With retail trading activity increasingly bearing a closer resemblance to professional trading, taxpayers are unable to predict when they might be subject to the rule. If there is large scale use of TFSAs in a business-like manner, it should result in legislative change to reflect the way in which they are now being used. Implementing restrictions such as limiting trading frequency or increasing prohibited investments would provide professional investors with an unfair advantage over retail investors. In my view, a bright-line test should rather be introduced to impose lifetime caps on accumulated amounts in TFSAs. This would lead to a fairer solution for taxpayers.


- Alex Kerslake (LLM Candidate, Osgoode Hall Law School)





[3] See Income Tax Act 1986, subsection 164.2(6.1) which can impose a tax if the TFSA constitutes “carrying on a business”; see also Income Tax Folio S3-F10-C1, “Qualified Investments – RRSPs, RESPs, RDSPs and TFSAs” at 1.86.

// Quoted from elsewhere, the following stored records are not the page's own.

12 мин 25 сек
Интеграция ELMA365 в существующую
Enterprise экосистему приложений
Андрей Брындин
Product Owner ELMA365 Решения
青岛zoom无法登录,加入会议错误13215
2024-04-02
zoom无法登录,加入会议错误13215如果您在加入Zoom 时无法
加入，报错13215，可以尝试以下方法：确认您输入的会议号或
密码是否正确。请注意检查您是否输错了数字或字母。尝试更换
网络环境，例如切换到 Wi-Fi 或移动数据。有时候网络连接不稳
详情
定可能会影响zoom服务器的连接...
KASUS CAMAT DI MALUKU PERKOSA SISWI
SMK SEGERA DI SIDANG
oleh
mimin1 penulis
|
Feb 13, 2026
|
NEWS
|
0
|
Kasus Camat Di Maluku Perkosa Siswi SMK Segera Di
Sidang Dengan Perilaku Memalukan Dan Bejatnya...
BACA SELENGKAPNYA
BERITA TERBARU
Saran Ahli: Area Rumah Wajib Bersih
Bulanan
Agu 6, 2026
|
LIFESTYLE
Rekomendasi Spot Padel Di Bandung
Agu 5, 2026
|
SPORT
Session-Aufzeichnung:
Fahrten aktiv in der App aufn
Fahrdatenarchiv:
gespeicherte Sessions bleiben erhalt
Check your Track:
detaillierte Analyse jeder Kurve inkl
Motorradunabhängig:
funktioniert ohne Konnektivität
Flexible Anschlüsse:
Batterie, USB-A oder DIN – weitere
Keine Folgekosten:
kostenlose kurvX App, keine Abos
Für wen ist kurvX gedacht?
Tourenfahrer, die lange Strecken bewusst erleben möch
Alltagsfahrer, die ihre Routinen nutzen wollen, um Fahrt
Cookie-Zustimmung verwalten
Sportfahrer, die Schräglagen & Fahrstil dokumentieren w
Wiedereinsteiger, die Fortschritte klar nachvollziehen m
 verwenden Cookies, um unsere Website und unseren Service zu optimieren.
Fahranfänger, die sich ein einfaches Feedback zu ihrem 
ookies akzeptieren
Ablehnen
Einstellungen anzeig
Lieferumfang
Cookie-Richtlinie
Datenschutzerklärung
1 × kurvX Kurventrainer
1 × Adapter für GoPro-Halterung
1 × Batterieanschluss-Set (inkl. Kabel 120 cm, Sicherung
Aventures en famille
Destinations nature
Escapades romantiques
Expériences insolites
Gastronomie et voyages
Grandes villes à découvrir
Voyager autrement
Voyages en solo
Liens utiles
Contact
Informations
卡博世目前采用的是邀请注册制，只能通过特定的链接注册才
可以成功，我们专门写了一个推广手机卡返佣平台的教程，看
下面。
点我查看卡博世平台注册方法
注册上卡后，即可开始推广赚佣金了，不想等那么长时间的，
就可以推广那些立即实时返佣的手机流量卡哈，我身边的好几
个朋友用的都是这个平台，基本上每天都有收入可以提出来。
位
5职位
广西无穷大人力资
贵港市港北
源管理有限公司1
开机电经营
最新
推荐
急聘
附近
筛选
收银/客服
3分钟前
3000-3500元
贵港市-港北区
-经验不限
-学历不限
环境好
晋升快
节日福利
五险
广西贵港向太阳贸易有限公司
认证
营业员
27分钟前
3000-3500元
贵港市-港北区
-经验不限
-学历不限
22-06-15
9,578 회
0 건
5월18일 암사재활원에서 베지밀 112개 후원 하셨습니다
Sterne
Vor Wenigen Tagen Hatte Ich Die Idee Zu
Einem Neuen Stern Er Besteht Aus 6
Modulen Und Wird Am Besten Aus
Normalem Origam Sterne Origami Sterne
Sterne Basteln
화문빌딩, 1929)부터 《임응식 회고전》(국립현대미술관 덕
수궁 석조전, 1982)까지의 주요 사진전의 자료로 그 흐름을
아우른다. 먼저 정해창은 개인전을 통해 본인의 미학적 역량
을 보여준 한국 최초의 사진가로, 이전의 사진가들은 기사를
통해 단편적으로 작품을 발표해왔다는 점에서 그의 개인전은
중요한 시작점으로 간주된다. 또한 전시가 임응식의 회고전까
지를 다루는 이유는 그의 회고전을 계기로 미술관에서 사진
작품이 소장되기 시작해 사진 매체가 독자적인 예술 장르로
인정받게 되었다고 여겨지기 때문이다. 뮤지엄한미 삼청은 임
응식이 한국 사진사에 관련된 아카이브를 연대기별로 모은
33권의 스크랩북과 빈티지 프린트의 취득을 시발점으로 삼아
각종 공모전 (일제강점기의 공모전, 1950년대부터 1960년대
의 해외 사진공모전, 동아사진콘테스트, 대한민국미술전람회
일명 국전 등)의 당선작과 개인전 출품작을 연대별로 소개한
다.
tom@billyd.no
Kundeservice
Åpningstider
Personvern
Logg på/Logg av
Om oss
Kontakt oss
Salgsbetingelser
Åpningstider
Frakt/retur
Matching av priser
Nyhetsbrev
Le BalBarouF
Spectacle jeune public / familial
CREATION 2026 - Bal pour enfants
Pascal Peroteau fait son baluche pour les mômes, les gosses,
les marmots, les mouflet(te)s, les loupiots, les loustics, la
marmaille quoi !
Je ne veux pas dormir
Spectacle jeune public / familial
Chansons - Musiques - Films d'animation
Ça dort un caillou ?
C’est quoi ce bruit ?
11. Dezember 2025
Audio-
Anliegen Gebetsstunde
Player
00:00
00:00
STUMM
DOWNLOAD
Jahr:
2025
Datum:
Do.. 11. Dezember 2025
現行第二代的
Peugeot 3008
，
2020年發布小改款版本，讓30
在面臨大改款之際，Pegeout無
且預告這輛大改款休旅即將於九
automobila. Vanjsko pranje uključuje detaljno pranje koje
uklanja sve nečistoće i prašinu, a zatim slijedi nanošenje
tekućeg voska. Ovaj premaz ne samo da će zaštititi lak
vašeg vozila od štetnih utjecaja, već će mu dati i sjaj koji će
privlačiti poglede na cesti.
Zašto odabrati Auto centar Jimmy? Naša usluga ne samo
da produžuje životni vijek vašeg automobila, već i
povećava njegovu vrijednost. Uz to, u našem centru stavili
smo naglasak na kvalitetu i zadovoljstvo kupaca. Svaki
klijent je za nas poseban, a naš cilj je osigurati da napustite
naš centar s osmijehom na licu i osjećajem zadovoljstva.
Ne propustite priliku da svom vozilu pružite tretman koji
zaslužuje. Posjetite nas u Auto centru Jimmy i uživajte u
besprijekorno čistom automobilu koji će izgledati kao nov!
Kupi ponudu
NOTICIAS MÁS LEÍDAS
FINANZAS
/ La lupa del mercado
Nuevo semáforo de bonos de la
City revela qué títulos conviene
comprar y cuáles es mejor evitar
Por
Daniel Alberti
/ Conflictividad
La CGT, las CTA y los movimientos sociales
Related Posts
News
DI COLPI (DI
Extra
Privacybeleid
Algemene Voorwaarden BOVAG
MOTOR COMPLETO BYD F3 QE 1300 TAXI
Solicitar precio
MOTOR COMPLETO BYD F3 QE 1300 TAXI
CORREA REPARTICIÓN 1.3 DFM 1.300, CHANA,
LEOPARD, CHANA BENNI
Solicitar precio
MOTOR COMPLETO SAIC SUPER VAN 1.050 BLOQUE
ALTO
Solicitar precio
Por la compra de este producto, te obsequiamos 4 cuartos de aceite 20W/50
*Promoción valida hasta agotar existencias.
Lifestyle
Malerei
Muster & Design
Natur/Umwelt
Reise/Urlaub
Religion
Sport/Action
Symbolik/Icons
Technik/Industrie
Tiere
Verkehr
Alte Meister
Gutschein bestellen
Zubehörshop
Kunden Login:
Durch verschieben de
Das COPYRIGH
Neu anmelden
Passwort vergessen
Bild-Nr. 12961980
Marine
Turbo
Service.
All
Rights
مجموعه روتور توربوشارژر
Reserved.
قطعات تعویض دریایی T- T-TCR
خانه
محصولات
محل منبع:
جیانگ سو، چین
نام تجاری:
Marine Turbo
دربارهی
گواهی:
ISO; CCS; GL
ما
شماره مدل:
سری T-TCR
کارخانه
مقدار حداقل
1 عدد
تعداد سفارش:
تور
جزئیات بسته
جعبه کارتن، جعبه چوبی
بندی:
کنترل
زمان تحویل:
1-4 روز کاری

[5] Prochuk v. R. 2014 TCC 17.


[7] Ibid, in paragraph 25: “25. For taxpayers, other than those described in 24 above, it is a question of fact whether the gains or losses on share option transactions are on income account or capital account. However, the Department generally presumes that (a) the gain or loss realized by a holder of options is on the same account as the holder's transactions in shares; (b) the gain or loss realized by a writer of covered options is on the same account as the underlying shares; and (c) the gain or loss realized by a writer of naked options is normally on income account. However, the Department will accept reporting of gains and losses on capital account provided this practice is followed consistently from year to year. The presumption indicated above may not apply in those unusual situations where the facts clearly indicate otherwise. This could be the case, for example, where a holder of options usually transacts in shares on income account, but holds a group of shares for investment purposes which are properly reported on capital account. In this situation, option transactions with respect to the former group should be reported on income account and the latter group on capital account.”

[8] MNR v. Tara Exploration and Development Company Limited [1970] C.T.C. 557 (Exch. Ct.)

Comment on “Trading Options in a TFSA: The Blurred Line Between a Permitted Use and “Carrying on a Business”

  1. Very good article, Alex! Is there a particular reason that the Prochuk precedent doesn't apply to TFSAs? Is it just down to the particular wording used in subsection 164.2(6.1) (which assumes that it must be possible to carry on a business within a TFSA)?